Render the lines from the one containing "### 1. **Points Awarding** ✅" to the one containing "- **Trigger**: Automatically" as a numbered list, both ends included and blank lines omitted.

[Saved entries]
Content starts

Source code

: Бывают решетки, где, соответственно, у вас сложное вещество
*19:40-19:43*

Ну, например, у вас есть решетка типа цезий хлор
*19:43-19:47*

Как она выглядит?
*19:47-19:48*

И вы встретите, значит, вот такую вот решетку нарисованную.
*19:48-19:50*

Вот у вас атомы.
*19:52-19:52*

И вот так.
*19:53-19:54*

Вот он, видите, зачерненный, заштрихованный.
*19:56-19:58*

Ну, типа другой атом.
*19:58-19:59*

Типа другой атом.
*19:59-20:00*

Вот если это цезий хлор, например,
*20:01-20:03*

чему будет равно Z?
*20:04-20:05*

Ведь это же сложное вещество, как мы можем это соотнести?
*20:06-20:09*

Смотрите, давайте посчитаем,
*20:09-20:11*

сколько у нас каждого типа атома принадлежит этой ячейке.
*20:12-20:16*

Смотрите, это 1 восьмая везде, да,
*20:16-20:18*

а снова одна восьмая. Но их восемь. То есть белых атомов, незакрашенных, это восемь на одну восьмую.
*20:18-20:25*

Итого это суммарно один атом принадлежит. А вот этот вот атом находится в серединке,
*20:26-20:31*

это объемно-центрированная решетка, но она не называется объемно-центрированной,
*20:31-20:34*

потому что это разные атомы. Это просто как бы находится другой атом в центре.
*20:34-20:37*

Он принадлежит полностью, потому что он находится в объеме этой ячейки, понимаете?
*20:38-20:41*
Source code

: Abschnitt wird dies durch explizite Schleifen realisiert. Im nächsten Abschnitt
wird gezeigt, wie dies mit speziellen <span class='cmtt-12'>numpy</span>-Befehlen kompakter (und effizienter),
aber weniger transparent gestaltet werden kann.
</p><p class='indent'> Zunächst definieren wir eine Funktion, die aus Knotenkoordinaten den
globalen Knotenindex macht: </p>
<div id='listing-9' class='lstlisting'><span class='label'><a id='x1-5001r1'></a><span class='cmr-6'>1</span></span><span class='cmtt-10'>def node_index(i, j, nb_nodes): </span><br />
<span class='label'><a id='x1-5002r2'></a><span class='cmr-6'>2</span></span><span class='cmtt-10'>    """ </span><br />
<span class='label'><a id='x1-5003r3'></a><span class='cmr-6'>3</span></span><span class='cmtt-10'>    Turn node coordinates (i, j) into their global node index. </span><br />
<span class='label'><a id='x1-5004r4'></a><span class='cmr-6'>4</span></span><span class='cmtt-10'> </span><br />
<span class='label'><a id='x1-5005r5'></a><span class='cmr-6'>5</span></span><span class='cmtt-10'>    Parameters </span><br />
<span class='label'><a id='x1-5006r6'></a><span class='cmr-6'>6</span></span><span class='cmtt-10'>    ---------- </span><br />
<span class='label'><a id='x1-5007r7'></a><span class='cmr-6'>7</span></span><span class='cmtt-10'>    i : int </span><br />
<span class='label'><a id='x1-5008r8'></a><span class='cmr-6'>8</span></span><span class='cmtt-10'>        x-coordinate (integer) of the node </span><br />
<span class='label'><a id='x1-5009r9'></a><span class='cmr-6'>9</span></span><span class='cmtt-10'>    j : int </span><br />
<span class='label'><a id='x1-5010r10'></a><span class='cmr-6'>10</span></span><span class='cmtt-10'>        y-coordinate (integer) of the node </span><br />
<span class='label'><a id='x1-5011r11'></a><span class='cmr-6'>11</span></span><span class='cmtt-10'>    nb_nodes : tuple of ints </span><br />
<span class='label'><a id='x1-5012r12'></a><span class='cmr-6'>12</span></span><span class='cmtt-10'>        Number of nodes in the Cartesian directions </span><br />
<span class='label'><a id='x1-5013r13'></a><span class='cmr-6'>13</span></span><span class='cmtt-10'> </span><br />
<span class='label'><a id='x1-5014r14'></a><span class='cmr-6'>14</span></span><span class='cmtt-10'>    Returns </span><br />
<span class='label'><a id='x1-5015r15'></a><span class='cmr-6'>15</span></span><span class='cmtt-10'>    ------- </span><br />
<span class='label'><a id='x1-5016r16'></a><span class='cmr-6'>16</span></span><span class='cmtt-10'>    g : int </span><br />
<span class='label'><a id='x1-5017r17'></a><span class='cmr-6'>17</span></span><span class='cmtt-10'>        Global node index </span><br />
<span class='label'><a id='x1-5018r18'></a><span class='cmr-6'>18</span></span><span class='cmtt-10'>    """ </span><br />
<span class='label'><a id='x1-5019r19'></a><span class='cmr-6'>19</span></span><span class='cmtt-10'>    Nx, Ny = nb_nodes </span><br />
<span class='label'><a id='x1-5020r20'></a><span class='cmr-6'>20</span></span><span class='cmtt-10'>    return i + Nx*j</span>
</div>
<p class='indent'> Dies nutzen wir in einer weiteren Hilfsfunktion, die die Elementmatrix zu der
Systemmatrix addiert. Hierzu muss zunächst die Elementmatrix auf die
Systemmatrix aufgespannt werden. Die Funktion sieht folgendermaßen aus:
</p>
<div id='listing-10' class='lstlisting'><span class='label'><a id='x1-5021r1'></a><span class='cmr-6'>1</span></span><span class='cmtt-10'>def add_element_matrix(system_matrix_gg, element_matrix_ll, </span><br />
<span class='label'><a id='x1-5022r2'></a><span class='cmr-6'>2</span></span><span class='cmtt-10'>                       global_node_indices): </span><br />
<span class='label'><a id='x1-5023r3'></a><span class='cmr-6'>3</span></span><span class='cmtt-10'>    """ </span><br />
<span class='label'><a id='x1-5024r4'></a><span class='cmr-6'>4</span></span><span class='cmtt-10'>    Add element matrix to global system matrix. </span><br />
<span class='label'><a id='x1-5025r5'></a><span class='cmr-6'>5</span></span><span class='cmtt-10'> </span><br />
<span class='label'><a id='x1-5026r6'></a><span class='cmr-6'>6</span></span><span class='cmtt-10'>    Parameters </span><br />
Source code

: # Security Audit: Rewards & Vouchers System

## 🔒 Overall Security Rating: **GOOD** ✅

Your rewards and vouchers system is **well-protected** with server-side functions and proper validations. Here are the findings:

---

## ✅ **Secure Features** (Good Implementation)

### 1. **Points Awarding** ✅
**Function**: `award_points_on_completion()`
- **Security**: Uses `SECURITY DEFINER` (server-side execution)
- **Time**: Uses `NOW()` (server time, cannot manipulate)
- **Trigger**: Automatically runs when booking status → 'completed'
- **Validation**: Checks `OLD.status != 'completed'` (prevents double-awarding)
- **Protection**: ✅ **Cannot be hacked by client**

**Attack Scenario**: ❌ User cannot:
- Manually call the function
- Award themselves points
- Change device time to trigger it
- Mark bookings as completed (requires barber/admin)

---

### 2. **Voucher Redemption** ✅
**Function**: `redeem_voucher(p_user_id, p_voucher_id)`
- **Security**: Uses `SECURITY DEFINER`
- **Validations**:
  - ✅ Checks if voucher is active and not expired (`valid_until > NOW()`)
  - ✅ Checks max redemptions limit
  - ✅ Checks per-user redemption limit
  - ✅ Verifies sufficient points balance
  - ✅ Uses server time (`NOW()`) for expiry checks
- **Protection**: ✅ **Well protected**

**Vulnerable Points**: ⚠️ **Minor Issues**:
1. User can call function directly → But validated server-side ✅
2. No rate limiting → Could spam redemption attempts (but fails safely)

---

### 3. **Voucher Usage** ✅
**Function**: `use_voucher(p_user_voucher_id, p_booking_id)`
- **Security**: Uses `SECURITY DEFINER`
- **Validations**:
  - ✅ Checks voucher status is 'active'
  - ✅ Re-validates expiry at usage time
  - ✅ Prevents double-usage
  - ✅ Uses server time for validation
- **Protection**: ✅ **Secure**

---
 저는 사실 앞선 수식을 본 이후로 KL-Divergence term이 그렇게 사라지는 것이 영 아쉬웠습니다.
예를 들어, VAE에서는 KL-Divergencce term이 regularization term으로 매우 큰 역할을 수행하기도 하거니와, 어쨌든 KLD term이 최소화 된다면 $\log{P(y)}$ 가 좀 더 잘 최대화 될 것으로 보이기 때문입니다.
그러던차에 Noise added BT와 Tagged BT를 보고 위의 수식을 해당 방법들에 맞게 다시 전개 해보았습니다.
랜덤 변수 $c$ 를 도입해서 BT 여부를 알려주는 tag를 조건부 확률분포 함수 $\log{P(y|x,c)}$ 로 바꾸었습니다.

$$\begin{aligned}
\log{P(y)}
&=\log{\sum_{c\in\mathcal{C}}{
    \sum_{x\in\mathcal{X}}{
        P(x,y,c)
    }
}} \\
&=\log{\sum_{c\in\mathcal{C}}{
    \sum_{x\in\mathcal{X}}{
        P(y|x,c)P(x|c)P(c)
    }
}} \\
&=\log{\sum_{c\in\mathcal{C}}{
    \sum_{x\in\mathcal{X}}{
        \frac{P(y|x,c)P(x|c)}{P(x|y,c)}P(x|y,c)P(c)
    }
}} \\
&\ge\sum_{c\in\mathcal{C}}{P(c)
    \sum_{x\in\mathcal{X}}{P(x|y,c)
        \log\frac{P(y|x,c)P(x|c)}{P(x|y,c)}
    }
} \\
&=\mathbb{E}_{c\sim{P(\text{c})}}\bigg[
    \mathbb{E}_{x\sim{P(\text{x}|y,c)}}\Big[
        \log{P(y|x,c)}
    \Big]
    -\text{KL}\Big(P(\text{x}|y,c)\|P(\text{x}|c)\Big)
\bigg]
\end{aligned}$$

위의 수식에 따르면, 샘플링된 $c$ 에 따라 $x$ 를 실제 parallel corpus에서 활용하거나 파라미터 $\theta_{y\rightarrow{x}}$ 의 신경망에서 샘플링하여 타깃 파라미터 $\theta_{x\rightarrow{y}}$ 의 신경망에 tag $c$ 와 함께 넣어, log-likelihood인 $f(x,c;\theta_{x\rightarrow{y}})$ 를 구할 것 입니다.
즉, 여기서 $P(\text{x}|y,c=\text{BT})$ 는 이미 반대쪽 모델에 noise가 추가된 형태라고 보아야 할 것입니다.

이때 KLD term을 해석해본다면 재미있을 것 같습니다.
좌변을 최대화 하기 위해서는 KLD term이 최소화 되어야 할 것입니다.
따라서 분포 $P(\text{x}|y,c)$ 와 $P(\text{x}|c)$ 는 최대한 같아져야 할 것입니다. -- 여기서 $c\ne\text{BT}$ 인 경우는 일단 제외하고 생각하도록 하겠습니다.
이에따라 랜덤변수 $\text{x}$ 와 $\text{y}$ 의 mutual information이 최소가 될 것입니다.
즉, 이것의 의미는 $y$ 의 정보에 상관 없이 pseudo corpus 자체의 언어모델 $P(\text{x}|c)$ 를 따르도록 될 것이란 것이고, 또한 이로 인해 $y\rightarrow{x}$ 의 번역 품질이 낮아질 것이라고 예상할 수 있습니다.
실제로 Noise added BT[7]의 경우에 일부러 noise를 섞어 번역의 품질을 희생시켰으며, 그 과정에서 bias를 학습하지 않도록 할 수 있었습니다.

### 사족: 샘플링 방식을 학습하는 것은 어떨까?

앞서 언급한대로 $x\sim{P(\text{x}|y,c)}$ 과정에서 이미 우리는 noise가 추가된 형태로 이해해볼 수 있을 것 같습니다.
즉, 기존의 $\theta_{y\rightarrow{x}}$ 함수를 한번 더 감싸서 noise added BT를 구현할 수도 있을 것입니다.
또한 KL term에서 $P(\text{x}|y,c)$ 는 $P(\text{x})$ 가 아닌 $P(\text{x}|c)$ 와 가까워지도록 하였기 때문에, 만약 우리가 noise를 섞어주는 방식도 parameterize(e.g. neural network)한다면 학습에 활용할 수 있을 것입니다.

Content ends

→ **Answer box**:
1. ### 1. **Points Awarding** ✅
2. **Function**: `award_points_on_completion()`
3. - **Security**: Uses `SECURITY DEFINER` (server-side execution)
4. - **Time**: Uses `NOW()` (server time, cannot manipulate)
5. - **Trigger**: Automatically runs when booking status → 'completed'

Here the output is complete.